Smoke test flaps — the retry loop in the example handles transient load-balancer warm-up; adjust the sleep interval for your infrastructure cold-start time.
Trivy blocks on a false positive — use .trivyignore to suppress specific CVE IDs with a comment explaining the decision and a review-by date.
GITHUB_TOKEN lacks packages: write — the permission must be declared at the job level, not just assumed. It was added explicitly in build-image.
Stale kubeconfig — rotate STAGING_KUBECONFIG and PROD_KUBECONFIG secrets when service-account tokens expire. Set a calendar reminder or use OIDC federation instead (covered in lesson 8).

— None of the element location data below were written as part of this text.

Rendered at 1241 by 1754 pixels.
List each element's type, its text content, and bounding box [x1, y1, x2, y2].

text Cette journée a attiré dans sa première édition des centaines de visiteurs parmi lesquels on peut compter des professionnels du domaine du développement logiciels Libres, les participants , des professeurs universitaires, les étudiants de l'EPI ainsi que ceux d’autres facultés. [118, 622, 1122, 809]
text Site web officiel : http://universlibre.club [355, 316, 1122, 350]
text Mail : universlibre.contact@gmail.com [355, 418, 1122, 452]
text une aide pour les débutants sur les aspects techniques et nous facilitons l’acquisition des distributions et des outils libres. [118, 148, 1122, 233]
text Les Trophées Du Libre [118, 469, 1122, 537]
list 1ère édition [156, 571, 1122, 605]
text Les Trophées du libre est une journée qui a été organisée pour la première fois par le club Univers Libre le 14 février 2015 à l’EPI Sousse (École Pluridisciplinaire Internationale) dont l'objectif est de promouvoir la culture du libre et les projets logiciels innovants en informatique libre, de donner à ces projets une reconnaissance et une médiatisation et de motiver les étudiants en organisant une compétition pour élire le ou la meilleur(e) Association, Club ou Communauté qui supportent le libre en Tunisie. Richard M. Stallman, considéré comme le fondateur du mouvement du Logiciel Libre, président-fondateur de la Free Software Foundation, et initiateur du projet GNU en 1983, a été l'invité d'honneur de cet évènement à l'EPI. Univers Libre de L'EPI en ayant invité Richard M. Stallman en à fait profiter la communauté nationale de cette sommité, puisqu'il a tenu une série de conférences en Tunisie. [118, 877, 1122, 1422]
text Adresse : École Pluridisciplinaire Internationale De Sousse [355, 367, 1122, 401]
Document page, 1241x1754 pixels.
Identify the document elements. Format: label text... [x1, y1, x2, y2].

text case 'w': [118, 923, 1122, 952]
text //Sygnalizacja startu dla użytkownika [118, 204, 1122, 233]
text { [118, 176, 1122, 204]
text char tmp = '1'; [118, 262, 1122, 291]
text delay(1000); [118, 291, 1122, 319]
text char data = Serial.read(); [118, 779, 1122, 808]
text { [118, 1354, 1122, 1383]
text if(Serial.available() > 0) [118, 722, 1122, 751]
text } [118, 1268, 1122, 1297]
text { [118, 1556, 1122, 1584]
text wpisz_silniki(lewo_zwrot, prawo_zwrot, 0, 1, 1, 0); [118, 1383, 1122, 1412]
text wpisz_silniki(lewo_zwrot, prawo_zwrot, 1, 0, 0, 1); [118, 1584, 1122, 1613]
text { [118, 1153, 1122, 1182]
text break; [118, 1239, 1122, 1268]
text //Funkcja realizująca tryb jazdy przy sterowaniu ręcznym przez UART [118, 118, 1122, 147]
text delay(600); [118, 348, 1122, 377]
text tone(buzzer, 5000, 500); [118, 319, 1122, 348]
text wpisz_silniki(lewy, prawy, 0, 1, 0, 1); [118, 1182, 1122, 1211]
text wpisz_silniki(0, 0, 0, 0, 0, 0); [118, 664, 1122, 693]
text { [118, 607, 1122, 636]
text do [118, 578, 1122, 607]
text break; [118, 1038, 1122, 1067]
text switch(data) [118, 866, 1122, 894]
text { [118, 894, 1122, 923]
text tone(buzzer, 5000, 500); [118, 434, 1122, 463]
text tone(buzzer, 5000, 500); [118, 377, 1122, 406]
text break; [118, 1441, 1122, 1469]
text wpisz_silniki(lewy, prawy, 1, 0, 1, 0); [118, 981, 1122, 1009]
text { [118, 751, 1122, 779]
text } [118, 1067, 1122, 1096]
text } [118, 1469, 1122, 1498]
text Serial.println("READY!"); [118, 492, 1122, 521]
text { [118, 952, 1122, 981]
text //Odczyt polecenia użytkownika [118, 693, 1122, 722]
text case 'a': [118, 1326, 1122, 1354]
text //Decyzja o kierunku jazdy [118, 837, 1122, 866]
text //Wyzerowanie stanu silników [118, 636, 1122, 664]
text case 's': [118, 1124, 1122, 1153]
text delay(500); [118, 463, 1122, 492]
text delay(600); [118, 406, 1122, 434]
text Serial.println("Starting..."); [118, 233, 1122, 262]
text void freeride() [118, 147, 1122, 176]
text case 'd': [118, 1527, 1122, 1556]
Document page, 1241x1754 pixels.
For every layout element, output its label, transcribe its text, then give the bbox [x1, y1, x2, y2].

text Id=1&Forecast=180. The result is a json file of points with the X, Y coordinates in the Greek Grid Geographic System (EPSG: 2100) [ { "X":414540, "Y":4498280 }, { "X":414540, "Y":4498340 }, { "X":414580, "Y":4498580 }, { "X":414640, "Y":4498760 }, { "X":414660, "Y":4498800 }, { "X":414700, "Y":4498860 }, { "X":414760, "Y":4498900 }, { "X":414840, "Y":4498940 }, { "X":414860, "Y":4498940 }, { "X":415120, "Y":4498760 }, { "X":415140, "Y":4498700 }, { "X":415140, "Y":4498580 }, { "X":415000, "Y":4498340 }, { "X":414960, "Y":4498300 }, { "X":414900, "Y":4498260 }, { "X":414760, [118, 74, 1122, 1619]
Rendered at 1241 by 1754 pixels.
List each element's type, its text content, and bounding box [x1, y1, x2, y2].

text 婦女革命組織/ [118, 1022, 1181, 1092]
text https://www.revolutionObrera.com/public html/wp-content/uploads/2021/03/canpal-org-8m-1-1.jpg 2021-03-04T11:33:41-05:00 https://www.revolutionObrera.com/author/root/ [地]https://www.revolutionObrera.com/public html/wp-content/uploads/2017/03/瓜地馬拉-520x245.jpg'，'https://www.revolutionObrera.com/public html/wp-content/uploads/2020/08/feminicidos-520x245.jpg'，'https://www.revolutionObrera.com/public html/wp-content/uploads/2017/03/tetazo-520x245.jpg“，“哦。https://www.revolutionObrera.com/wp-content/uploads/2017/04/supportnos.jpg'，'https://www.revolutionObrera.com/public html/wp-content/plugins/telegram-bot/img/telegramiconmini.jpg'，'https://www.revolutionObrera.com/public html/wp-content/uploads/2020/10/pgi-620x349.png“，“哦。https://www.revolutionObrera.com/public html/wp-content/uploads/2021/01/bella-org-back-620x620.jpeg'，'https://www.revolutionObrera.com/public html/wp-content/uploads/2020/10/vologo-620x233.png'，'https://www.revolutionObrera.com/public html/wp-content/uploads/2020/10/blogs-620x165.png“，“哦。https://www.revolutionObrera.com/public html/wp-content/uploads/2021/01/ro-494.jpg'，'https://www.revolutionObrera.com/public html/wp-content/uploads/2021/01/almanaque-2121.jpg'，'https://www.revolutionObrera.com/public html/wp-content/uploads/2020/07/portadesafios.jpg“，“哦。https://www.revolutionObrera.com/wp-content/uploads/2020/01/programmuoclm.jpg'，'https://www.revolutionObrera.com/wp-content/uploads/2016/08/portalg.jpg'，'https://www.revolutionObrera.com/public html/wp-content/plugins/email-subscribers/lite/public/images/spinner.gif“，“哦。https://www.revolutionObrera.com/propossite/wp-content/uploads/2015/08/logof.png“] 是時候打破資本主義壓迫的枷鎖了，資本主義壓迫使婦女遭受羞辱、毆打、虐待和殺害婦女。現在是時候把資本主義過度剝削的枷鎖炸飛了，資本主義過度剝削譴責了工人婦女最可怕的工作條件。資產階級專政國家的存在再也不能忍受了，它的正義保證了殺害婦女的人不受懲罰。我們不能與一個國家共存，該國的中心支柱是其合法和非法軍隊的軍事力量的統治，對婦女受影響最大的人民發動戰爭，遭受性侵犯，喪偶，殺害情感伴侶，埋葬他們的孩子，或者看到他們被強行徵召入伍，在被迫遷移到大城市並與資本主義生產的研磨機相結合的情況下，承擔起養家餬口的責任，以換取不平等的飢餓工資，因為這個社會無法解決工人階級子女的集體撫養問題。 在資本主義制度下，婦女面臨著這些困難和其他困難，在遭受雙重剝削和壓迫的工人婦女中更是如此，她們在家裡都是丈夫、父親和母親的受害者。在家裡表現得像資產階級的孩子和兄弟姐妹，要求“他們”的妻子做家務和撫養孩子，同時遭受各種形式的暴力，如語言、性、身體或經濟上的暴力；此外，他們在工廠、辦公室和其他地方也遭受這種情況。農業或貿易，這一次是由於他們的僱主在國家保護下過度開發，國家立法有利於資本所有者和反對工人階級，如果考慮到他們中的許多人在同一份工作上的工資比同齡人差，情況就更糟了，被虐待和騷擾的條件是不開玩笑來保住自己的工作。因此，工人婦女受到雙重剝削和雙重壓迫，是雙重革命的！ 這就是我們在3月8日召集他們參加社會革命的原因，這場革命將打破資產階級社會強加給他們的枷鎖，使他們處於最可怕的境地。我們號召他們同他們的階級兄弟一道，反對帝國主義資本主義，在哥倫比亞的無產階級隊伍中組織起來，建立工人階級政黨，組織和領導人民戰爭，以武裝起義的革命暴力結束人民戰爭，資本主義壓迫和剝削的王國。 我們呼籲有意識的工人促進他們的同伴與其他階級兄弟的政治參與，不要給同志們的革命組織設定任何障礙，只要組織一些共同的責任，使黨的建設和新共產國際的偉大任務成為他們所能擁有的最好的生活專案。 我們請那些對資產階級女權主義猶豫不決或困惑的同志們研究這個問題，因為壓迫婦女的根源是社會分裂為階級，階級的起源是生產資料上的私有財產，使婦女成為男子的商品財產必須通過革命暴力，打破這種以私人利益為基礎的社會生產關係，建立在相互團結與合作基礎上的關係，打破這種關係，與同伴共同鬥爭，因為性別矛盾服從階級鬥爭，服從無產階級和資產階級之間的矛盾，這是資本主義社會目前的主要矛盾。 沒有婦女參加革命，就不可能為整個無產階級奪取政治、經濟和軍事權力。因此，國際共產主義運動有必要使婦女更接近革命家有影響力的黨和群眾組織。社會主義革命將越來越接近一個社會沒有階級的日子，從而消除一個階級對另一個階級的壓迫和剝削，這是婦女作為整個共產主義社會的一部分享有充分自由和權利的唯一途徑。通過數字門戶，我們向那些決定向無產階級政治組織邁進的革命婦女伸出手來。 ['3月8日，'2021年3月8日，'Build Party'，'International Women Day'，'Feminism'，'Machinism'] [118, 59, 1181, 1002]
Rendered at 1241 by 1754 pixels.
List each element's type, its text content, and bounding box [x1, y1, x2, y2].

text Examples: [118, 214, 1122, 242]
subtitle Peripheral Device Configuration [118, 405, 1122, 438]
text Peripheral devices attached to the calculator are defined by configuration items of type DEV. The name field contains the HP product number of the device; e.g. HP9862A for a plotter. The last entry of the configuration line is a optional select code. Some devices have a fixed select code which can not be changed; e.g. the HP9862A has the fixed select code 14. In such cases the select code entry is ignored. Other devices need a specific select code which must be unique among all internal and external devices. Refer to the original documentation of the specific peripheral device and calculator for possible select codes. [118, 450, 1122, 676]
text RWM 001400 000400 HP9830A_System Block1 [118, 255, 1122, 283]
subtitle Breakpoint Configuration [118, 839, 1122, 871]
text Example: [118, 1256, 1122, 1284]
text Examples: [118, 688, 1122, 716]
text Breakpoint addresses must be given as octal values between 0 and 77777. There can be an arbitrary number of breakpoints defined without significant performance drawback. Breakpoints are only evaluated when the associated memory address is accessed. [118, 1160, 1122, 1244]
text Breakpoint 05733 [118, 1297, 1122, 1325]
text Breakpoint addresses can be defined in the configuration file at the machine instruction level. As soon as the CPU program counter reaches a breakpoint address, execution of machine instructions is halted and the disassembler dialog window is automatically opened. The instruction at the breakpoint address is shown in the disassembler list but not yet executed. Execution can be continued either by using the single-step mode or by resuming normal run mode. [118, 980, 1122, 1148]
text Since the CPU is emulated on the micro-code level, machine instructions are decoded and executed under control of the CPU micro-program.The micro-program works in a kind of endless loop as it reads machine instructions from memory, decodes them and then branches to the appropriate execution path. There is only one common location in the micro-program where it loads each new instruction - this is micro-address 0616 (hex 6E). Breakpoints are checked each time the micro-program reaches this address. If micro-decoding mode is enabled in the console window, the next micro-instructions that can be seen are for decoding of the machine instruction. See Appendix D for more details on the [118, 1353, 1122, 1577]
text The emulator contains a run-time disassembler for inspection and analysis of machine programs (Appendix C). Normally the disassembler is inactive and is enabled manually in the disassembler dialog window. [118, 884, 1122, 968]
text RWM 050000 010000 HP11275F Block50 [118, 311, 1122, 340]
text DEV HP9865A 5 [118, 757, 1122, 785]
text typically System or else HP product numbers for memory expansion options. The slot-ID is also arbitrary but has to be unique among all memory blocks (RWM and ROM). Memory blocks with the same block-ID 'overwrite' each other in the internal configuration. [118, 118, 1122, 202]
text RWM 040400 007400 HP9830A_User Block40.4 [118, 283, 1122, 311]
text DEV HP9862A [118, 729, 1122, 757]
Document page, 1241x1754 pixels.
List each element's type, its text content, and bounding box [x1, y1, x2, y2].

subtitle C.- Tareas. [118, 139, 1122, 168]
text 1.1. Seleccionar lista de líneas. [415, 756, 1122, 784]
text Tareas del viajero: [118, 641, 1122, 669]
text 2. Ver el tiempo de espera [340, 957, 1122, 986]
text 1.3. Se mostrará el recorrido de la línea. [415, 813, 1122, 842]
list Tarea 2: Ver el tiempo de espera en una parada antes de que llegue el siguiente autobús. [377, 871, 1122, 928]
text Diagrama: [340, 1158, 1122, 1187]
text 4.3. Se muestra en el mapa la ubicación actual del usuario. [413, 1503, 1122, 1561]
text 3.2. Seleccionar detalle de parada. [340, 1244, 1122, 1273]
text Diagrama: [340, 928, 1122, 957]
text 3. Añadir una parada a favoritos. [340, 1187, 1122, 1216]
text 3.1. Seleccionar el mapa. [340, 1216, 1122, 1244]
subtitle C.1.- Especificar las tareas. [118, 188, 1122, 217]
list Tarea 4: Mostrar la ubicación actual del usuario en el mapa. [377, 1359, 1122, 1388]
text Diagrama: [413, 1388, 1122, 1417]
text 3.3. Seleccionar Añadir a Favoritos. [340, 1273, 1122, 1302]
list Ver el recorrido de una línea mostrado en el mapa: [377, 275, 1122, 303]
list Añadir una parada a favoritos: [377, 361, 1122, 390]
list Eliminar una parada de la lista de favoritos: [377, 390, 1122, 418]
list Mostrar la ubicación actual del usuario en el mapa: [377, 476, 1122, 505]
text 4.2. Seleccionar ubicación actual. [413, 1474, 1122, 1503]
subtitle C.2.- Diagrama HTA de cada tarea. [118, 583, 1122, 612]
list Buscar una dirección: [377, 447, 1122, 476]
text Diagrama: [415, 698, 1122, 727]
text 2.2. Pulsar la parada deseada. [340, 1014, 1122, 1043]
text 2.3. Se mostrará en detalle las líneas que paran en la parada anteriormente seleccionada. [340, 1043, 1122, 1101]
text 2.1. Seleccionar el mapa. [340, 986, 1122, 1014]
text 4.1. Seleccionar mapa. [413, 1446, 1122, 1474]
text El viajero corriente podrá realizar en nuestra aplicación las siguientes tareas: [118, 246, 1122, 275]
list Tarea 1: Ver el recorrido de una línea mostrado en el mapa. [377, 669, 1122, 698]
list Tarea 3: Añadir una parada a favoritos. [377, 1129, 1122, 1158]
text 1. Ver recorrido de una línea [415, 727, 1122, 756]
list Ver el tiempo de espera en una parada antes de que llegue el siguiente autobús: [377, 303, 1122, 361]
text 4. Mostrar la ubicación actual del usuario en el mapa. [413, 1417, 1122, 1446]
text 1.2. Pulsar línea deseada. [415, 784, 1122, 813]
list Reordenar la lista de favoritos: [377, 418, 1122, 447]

Never put cluster credentials in workflow environment variables visible in logs. Always decode from a base64 secret directly to a file (echo "$SECRET" | base64 -d > ~/.kube/config) and set strict permissions (chmod 600). GitHub masks secret values in logs, but an explicit echo $SECRET will still partially leak in some shells. The pattern in this lesson is the safe approach.

What to Extend Next

This pipeline is a solid foundation. In a real company codebase you would add: integration and end-to-end tests as parallel jobs between test and build-image; database migration jobs with a dry-run gate; Slack / PagerDuty notifications on failure using if: failure() steps; and DORA metric emission (deployment frequency, lead time) to your observability platform. The architecture scales because every concern is its own job — adding a new gate is a matter of inserting a job with the right needs chain.